By Brian Parkin and Peter Dinkloh
April 3 (Bloomberg) -- German utilities including RWE AG and E.ON AG will face pressure to lower power prices today when they meet with Chancellor Angela Merkel at a summit called to overhaul the country's energy policy.
Industrial users in Germany pay record-high power prices, while prices for consumers are the second-highest in Europe after Italy, following a rise of 50 percent last year at the Leipzig EEX energy exchange. The government is also calling the summit because of concern about over-dependence on Russia, from where Germany gets more than 40 percent of its natural-gas supplies.
Companies also want to maintain the country's nuclear power capacity, which accounts for about a third of German power generation. Phasing out nuclear power, currently the cheapest form of energy in Germany, would lead to further price increases, executives including EnBW Chief Executive Utz Claassen have said.
``The focus will be on how we can ensure security of future supplies as well as how to lower electricity prices in light of environmentally friendly standards,'' Merkel said in a speech to the lower house of parliament in Berlin on March 29.
The government is committed to shutting down nuclear plants by the early 2020s, meaning some 40,000 megawatts in generation capacity need to be replaced. Some members of Merkel's Christian Democratic Union have said they are opposed to the measure.
``Everything will be on the table for discussion,'' Economics Minister Michael Glos said March 30. Merkel, though, has said she is unwilling to dwell on nuclear power during the talks, which start at 6 p.m. Frankfurt time.
The government wants to produce a new energy policy before the end of the year for what is Europe's largest market for power and the continent's second-largest market for natural gas.
Russian gas
The summit was in part convened in response to Germany's dependence on foreign gas imports, particularly following Russian gas operator OAO Gazprom's decision to halt supplies to Ukraine on Jan. 1 amid a dispute over prices.
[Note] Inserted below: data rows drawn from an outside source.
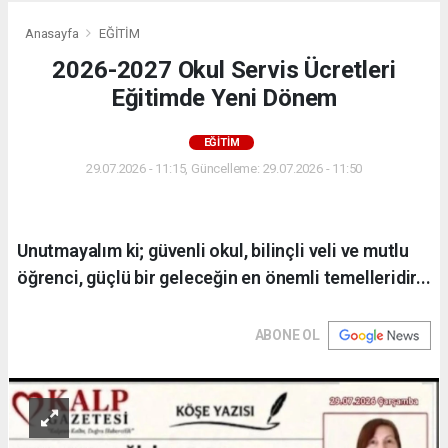
Anasayfa
EĞİTİM
2026-2027 Okul Servis Ücretleri
Eğitimde Yeni Dönem
EĞİTİM
29.07.2026 - 11:15, Güncelleme: 29.07.2026 - 11:50
Unutmayalım ki; güvenli okul, bilinçli veli ve mutlu
öğrenci, güçlü bir geleceğin en önemli temelleridir...
ABONE OL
Germany received 19.5 percent -- equivalent to 7.54 billion cubic meters -- of Russia's entire gas exports in the first two months of this year, according to Bloomberg data.
Consumers and industry may be disappointed if they expect quick-fix price reductions after the talks, Environment Minister Sigmar Gabriel said in an interview in the Frankfurter Allgemeine Sonntagszeitung on Apr. 2. ``Energy will never be cheap again,'' he said.
The talks may focus on the long-term development of environmentally friendly energy that's home-produced, Gabriel told the paper.
Renewable Energy
Companies involved in renewable energy want Merkel to demonstrate in any new energy program how she plans to safeguard their investments and profit, said Ulrich Schmack, founder and chairman of Schmack Biogas AG, a maker of methane-powered generators.
Schmack, who's attending today's talks, said he expects Merkel to support moves to help Germany shift ``as quickly as possible'' from fossil fuels to power from renewable sources.
The search for a new energy mix has seen German lawmakers discussing whether coalminer RAG AG should keep pits open longer than 2012, the kick-off for accelerated closures. RAG said March 29 it may build a new coal-fired power plant in response to plant closures.
The government has set up a regulator to help increase competition. Consumers face winter fuel bills that are a third higher than last year, according to Aribert Peters, chairman of the Union of Energy Consumers, which advises its 10,000 members on energy saving.
Unable to pay
``Thousands and thousands of Germans won't be able to pay these bills,'' said Peters in an interview. ``Merkel's got to do something to strangle prices.''
The government argues that utilities have driven up power prices by charging customers for certificates issued free of charge for a power plant's carbon dioxide emissions.
``This results in higher power prices for consumers and significant windfall profits for generators,'' the government said in a report that it wants to use as the basis for today's discussions.
The VDEW group, representing Germany's big four utilities, argues taxes and other levies add up to 40 percent to consumer power prices. Together they plan to spend about 40 billion euros ($48.4 billion) on new energy production by 2020.
Prices for future power deliveries at the Leipzig exchange rose an average 30 percent to 57.60 euros ($69.3) per megawatt hour in the four months to March, according to Roland Schmied, spokesman for the Essen-based VIK group that represents Germany's biggest industrial power users, including Siemens AG, BASF AG and ThyssenKrupp AG.